§ **Short task**
Please reproduce every line of the records below word for word, with no changes.

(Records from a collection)
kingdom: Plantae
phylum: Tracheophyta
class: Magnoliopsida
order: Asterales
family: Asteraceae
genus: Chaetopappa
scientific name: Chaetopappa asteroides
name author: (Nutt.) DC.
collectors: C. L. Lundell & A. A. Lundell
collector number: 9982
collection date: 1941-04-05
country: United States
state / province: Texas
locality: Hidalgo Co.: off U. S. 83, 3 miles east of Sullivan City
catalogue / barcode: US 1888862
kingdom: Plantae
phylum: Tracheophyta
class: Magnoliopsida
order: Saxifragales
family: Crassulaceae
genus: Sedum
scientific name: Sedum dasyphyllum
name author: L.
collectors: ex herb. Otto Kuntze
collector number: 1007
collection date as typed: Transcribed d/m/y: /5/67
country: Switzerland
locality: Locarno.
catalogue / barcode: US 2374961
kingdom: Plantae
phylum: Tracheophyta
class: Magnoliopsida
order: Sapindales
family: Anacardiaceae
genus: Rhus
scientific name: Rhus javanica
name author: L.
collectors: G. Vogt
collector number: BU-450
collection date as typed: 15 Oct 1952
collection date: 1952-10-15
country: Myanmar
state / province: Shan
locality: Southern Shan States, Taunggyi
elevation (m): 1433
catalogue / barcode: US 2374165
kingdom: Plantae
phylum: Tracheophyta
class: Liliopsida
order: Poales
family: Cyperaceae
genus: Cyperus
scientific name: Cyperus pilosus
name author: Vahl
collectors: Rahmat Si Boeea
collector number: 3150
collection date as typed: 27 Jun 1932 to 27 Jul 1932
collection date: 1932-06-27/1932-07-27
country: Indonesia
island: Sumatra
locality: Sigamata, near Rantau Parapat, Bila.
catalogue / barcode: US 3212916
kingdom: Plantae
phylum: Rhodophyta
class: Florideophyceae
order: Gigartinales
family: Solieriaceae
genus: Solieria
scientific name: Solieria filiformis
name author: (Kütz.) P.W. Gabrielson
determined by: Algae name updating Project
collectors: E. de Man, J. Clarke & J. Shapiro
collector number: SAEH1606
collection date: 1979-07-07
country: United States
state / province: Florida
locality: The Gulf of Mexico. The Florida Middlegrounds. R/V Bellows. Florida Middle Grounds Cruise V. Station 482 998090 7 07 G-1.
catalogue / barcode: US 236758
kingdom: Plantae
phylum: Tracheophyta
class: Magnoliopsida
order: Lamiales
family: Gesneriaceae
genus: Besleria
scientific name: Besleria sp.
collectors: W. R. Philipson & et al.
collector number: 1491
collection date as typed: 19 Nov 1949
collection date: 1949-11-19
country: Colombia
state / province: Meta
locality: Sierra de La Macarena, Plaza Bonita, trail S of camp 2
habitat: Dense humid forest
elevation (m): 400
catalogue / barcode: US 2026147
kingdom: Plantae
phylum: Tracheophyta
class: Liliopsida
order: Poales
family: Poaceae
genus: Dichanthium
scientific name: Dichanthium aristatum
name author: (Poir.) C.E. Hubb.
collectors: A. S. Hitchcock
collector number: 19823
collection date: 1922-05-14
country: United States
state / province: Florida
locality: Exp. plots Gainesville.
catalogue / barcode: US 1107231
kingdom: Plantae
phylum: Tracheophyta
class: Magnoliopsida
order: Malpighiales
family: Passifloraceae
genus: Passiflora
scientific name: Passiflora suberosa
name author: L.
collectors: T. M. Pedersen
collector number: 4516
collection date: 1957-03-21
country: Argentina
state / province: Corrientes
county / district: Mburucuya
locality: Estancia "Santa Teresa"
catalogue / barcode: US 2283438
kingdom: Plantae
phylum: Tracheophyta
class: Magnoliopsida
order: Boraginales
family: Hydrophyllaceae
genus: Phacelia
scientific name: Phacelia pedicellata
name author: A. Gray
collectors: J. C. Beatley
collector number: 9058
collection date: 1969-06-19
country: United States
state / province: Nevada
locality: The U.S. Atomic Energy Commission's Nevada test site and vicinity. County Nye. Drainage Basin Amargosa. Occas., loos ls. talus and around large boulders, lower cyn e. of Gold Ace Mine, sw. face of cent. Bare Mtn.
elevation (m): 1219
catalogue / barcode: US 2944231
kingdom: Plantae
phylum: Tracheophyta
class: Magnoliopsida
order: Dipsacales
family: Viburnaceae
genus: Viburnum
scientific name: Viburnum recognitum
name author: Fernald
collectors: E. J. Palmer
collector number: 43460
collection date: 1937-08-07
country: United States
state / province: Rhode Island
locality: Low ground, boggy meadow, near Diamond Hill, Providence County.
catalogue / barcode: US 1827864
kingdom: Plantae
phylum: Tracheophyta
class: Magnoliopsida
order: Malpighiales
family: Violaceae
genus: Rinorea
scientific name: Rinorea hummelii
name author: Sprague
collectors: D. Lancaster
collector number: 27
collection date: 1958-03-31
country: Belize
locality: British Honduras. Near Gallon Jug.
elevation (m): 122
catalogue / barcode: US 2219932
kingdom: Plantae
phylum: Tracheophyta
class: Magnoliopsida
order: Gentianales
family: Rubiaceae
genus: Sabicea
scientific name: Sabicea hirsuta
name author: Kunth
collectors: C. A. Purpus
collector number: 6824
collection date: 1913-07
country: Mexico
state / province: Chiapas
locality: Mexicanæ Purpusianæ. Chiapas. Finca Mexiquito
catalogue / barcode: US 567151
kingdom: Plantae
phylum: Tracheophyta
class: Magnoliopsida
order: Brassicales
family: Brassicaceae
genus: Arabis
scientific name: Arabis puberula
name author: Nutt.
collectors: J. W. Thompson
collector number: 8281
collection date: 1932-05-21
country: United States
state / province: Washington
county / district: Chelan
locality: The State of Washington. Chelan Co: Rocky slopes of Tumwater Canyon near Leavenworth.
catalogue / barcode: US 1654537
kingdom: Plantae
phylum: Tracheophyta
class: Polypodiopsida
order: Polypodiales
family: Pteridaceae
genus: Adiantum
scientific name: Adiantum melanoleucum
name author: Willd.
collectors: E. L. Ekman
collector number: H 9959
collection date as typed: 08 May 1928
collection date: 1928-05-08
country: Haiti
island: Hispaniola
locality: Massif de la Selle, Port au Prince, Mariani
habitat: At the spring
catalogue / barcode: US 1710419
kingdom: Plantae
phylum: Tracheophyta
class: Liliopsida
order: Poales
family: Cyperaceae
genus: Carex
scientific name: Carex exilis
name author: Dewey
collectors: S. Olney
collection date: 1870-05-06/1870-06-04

§ **The answer**
kingdom: Plantae
phylum: Tracheophyta
class: Magnoliopsida
order: Asterales
family: Asteraceae
genus: Chaetopappa
scientific name: Chaetopappa asteroides
name author: (Nutt.) DC.
collectors: C. L. Lundell & A. A. Lundell
collector number: 9982
collection date: 1941-04-05
country: United States
state / province: Texas
locality: Hidalgo Co.: off U. S. 83, 3 miles east of Sullivan City
catalogue / barcode: US 1888862
kingdom: Plantae
phylum: Tracheophyta
class: Magnoliopsida
order: Saxifragales
family: Crassulaceae
genus: Sedum
scientific name: Sedum dasyphyllum
name author: L.
collectors: ex herb. Otto Kuntze
collector number: 1007
collection date as typed: Transcribed d/m/y: /5/67
country: Switzerland
locality: Locarno.
catalogue / barcode: US 2374961
kingdom: Plantae
phylum: Tracheophyta
class: Magnoliopsida
order: Sapindales
family: Anacardiaceae
genus: Rhus
scientific name: Rhus javanica
name author: L.
collectors: G. Vogt
collector number: BU-450
collection date as typed: 15 Oct 1952
collection date: 1952-10-15
country: Myanmar
state / province: Shan
locality: Southern Shan States, Taunggyi
elevation (m): 1433
catalogue / barcode: US 2374165
kingdom: Plantae
phylum: Tracheophyta
class: Liliopsida
order: Poales
family: Cyperaceae
genus: Cyperus
scientific name: Cyperus pilosus
name author: Vahl
collectors: Rahmat Si Boeea
collector number: 3150
collection date as typed: 27 Jun 1932 to 27 Jul 1932
collection date: 1932-06-27/1932-07-27
country: Indonesia
island: Sumatra
locality: Sigamata, near Rantau Parapat, Bila.
catalogue / barcode: US 3212916
kingdom: Plantae
phylum: Rhodophyta
class: Florideophyceae
order: Gigartinales
family: Solieriaceae
genus: Solieria
scientific name: Solieria filiformis
name author: (Kütz.) P.W. Gabrielson
determined by: Algae name updating Project
collectors: E. de Man, J. Clarke & J. Shapiro
collector number: SAEH1606
collection date: 1979-07-07
country: United States
state / province: Florida
locality: The Gulf of Mexico. The Florida Middlegrounds. R/V Bellows. Florida Middle Grounds Cruise V. Station 482 998090 7 07 G-1.
catalogue / barcode: US 236758
kingdom: Plantae
phylum: Tracheophyta
class: Magnoliopsida
order: Lamiales
family: Gesneriaceae
genus: Besleria
scientific name: Besleria sp.
collectors: W. R. Philipson & et al.
collector number: 1491
collection date as typed: 19 Nov 1949
collection date: 1949-11-19
country: Colombia
state / province: Meta
locality: Sierra de La Macarena, Plaza Bonita, trail S of camp 2
habitat: Dense humid forest
elevation (m): 400
catalogue / barcode: US 2026147
kingdom: Plantae
phylum: Tracheophyta
class: Liliopsida
order: Poales
family: Poaceae
genus: Dichanthium
scientific name: Dichanthium aristatum
name author: (Poir.) C.E. Hubb.
collectors: A. S. Hitchcock
collector number: 19823
collection date: 1922-05-14
country: United States
state / province: Florida
locality: Exp. plots Gainesville.
catalogue / barcode: US 1107231
kingdom: Plantae
phylum: Tracheophyta
class: Magnoliopsida
order: Malpighiales
family: Passifloraceae
genus: Passiflora
scientific name: Passiflora suberosa
name author: L.
collectors: T. M. Pedersen
collector number: 4516
collection date: 1957-03-21
country: Argentina
state / province: Corrientes
county / district: Mburucuya
locality: Estancia "Santa Teresa"
catalogue / barcode: US 2283438
kingdom: Plantae
phylum: Tracheophyta
class: Magnoliopsida
order: Boraginales
family: Hydrophyllaceae
genus: Phacelia
scientific name: Phacelia pedicellata
name author: A. Gray
collectors: J. C. Beatley
collector number: 9058
collection date: 1969-06-19
country: United States
state / province: Nevada
locality: The U.S. Atomic Energy Commission's Nevada test site and vicinity. County Nye. Drainage Basin Amargosa. Occas., loos ls. talus and around large boulders, lower cyn e. of Gold Ace Mine, sw. face of cent. Bare Mtn.
elevation (m): 1219
catalogue / barcode: US 2944231
kingdom: Plantae
phylum: Tracheophyta
class: Magnoliopsida
order: Dipsacales
family: Viburnaceae
genus: Viburnum
scientific name: Viburnum recognitum
name author: Fernald
collectors: E. J. Palmer
collector number: 43460
collection date: 1937-08-07
country: United States
state / province: Rhode Island
locality: Low ground, boggy meadow, near Diamond Hill, Providence County.
catalogue / barcode: US 1827864
kingdom: Plantae
phylum: Tracheophyta
class: Magnoliopsida
order: Malpighiales
family: Violaceae
genus: Rinorea
scientific name: Rinorea hummelii
name author: Sprague
collectors: D. Lancaster
collector number: 27
collection date: 1958-03-31
country: Belize
locality: British Honduras. Near Gallon Jug.
elevation (m): 122
catalogue / barcode: US 2219932
kingdom: Plantae
phylum: Tracheophyta
class: Magnoliopsida
order: Gentianales
family: Rubiaceae
genus: Sabicea
scientific name: Sabicea hirsuta
name author: Kunth
collectors: C. A. Purpus
collector number: 6824
collection date: 1913-07
country: Mexico
state / province: Chiapas
locality: Mexicanæ Purpusianæ. Chiapas. Finca Mexiquito
catalogue / barcode: US 567151
kingdom: Plantae
phylum: Tracheophyta
class: Magnoliopsida
order: Brassicales
family: Brassicaceae
genus: Arabis
scientific name: Arabis puberula
name author: Nutt.
collectors: J. W. Thompson
collector number: 8281
collection date: 1932-05-21
country: United States
state / province: Washington
county / district: Chelan
locality: The State of Washington. Chelan Co: Rocky slopes of Tumwater Canyon near Leavenworth.
catalogue / barcode: US 1654537
kingdom: Plantae
phylum: Tracheophyta
class: Polypodiopsida
order: Polypodiales
family: Pteridaceae
genus: Adiantum
scientific name: Adiantum melanoleucum
name author: Willd.
collectors: E. L. Ekman
collector number: H 9959
collection date as typed: 08 May 1928
collection date: 1928-05-08
country: Haiti
island: Hispaniola
locality: Massif de la Selle, Port au Prince, Mariani
habitat: At the spring
catalogue / barcode: US 1710419
kingdom: Plantae
phylum: Tracheophyta
class: Liliopsida
order: Poales
family: Cyperaceae
genus: Carex
scientific name: Carex exilis
name author: Dewey
collectors: S. Olney
collection date: 1870-05-06/1870-06-04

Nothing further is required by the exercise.